Some of you may have noticed the inconsistency of advice coming from official agencies regarding the coronavirus. (We don’t need to mask, we do need to mask. There aren’t many asymptomatic transmissions, there are lots of asymptomatic transmissions. The death rate is 5%, now 1%, finally 0.5%.)
This might make us think that these organizations are incompetent. Some would even say dishonest. Perhaps they are reporting inaccurate information to gain advantage for themselves or other people they are beholden to. This is how conspiracy theories start. As soon as we lose trust in information sources, we want to know why, and generally we find an explanation however unlikely.
I’d like to offer another explanation for changing advice and statistics about the virus. It’s in the nature of science that findings change. There are more mask studies, and so we discover the usefulness of masks in tamping down the epidemic. We discover lots of asymptomatic infections, and this drives down the overall death rate. This is normal science. Yet this cycle of change can feel deeply unsatisfying. Can’t we just have some reliable information on how to keep safe from this deadly virus?

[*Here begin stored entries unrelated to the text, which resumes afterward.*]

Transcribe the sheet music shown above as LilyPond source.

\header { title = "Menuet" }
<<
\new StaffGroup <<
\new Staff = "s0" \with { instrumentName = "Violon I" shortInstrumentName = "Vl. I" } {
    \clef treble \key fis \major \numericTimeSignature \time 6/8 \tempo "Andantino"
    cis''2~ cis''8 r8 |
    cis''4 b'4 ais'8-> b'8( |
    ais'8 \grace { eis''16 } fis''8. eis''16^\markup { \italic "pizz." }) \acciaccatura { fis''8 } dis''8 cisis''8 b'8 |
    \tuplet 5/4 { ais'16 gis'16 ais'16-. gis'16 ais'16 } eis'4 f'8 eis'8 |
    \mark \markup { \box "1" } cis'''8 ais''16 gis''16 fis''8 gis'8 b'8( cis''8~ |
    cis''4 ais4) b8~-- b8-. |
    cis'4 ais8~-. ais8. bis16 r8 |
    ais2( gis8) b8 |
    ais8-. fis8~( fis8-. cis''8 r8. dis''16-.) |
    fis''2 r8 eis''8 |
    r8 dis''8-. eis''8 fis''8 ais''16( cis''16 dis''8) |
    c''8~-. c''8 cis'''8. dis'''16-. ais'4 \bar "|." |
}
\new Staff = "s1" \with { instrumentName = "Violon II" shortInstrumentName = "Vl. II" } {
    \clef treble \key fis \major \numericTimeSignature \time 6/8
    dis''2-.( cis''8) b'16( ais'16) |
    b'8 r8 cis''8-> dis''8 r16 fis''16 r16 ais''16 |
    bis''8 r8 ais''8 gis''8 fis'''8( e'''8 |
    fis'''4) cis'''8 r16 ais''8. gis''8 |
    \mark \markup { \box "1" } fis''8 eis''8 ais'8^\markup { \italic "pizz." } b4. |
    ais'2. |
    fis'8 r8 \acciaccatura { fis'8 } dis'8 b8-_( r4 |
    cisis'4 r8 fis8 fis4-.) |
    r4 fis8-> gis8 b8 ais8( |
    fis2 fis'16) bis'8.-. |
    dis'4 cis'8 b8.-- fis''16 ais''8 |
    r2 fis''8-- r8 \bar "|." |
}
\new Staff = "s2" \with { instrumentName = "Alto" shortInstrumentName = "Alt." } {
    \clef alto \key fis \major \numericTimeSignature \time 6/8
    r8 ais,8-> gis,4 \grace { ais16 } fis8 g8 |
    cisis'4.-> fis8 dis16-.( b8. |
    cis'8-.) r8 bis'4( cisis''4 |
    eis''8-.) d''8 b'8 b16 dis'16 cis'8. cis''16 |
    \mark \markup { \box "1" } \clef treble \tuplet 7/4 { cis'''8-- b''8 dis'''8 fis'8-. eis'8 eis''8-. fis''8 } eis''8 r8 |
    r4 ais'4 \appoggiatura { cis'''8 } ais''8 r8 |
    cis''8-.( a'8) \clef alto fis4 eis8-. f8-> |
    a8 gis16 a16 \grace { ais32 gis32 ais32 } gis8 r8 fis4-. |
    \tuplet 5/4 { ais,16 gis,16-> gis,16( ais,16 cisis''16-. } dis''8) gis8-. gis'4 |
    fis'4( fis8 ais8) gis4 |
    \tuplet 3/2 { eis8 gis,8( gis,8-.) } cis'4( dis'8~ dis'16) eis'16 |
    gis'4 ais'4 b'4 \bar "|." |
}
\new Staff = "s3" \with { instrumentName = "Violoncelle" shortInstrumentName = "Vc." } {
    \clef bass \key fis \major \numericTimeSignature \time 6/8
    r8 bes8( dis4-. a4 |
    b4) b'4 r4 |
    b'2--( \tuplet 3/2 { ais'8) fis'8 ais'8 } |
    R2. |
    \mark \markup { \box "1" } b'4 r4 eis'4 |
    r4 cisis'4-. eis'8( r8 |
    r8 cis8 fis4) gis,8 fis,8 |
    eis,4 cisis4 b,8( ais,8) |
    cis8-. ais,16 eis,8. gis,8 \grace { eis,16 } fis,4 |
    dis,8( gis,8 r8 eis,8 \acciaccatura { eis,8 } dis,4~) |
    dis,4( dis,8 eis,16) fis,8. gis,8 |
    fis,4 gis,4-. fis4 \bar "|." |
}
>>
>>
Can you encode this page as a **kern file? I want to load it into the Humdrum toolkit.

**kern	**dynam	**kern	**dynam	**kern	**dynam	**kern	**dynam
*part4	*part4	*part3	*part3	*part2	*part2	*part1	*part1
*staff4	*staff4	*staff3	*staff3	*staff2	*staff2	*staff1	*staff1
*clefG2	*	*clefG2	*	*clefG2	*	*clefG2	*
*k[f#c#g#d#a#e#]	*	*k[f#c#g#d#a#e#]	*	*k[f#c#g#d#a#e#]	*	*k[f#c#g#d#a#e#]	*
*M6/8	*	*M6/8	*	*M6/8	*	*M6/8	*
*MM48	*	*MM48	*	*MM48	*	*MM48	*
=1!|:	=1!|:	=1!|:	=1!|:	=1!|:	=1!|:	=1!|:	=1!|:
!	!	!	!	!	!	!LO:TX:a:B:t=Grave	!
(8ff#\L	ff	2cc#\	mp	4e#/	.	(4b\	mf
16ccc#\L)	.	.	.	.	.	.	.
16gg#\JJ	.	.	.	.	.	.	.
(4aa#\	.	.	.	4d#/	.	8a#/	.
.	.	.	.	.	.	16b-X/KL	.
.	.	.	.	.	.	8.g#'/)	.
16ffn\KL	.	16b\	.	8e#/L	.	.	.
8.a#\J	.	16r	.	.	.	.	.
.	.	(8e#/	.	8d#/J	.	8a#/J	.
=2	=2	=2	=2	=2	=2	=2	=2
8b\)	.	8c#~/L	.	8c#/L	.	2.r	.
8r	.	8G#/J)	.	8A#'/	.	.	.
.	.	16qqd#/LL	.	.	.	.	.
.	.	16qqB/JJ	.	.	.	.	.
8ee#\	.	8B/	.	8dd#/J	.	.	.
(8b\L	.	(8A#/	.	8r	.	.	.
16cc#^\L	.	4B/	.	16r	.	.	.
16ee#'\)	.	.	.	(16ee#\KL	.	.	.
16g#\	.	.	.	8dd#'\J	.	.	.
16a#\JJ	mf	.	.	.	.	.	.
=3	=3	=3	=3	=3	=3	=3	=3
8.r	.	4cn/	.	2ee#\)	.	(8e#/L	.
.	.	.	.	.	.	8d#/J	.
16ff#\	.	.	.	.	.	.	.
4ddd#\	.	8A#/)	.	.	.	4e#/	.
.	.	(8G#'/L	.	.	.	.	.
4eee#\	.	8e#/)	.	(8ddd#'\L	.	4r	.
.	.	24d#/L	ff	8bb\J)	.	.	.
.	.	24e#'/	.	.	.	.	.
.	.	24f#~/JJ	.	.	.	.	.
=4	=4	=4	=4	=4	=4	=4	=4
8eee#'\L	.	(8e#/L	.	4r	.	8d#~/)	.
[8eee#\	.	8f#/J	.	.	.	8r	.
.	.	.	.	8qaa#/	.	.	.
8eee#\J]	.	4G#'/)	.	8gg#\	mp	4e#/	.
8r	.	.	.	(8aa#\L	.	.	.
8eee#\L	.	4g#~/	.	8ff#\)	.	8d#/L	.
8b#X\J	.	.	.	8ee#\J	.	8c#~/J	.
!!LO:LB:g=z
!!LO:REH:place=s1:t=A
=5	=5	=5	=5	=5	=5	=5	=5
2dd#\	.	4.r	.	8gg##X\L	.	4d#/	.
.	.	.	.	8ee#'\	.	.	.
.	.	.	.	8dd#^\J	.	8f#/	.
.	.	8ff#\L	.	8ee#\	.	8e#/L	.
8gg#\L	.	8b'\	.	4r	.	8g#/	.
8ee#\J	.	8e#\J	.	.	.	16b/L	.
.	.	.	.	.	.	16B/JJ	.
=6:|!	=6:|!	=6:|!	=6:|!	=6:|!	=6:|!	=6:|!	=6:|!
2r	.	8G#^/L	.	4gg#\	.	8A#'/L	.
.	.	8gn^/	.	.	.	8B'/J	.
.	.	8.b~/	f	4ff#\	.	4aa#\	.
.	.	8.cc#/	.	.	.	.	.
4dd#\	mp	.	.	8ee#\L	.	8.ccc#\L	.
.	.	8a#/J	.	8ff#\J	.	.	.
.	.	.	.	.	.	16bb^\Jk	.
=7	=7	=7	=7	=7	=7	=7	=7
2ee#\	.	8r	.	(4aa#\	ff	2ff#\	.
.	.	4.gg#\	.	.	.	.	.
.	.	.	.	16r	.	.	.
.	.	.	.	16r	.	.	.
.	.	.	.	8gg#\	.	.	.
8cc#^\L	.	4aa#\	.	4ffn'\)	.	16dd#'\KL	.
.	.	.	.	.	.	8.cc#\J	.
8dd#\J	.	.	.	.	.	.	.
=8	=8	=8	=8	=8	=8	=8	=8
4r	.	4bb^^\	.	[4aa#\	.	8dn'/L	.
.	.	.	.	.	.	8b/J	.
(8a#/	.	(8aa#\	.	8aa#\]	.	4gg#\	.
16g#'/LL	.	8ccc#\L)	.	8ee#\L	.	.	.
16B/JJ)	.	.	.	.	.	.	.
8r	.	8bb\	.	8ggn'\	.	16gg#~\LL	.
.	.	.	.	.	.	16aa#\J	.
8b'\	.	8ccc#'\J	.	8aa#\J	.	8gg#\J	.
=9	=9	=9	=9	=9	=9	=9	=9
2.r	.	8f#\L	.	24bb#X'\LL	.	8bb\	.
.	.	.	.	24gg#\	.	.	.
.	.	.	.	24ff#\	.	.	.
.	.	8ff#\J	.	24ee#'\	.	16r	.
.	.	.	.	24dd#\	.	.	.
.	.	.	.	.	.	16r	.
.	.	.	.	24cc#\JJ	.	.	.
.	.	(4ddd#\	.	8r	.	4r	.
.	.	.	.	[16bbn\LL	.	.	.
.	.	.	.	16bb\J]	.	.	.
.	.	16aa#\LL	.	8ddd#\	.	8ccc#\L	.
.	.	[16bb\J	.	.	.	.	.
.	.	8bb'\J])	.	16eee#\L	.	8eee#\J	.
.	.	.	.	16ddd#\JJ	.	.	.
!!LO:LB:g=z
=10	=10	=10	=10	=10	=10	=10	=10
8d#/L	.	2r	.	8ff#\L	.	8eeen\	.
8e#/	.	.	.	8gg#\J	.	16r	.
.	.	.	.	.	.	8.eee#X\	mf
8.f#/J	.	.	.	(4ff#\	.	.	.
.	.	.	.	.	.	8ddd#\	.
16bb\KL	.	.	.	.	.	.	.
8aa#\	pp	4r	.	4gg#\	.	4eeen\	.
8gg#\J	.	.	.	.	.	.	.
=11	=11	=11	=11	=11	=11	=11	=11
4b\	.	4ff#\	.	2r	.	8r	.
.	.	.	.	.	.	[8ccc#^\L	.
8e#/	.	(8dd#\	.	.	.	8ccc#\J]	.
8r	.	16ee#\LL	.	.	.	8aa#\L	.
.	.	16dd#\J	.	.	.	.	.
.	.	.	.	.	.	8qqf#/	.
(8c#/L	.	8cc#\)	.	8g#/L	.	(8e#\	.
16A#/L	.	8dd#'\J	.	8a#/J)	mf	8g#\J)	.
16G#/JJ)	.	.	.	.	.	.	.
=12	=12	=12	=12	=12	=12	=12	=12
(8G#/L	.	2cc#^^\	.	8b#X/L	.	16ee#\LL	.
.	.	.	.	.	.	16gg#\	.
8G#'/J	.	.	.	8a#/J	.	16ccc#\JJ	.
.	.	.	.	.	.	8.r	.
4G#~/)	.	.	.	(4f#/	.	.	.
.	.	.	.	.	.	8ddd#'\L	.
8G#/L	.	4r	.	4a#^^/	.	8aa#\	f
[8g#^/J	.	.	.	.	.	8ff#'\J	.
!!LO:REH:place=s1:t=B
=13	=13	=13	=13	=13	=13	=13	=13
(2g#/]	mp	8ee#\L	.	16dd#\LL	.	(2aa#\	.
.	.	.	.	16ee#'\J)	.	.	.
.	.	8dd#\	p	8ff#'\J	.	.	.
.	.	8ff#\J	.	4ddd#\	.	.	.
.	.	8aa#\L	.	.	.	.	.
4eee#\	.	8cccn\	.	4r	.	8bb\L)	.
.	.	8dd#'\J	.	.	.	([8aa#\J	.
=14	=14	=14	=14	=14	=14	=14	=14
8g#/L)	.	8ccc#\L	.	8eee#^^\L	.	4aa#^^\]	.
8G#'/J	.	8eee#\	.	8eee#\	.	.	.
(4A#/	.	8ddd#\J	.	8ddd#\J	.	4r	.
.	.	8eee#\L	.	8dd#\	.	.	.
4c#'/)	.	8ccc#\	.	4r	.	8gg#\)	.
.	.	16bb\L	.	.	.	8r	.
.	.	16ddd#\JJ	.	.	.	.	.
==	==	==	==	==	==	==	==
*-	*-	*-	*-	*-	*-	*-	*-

We all want absolutes, especially in matters of health. If a recommended treatment for our illness changes, we can feel that we’ve wasted time, energy and money on something worthless. This feeling is understandable. But science doesn’t offer us absolute truths, only provisional ones. And for those truths to be of any use, they have to be applied promptly. With heart attacks or pandemics, doctors and policy makers don’t have the luxury of waiting for perfect knowledge. They have to act with the information at hand.
In the war against Covid-19, provisional truth is the only intelligence we have. The sooner we accept this the less upset we will be with new policies, changing treatments, and updated statistics. Better knowledge leads to better interventions. The virus is suppressed. Fewer people die. And society is enabled to safely reopen — an outcome we all want.
Know and remember this: Science is provisional. If we want absolutes we should turn to our faith traditions which provide revealed rather than experimental truth. Religion — or faith, spirituality, use the word that works for you — gives us the unchanging security we long for. It doesn’t hurt to pray for a miraculous end to the COVID-19 pandemic. God knows, we need one. And if we are people of faith let’s believe in a good and hopeful future. But let’s not expect of public health agencies what they can’t give. Their information and advice will always be changing. For the unchanging turn toward the Sacred and Divine. We’ll all be a lot less disappointed.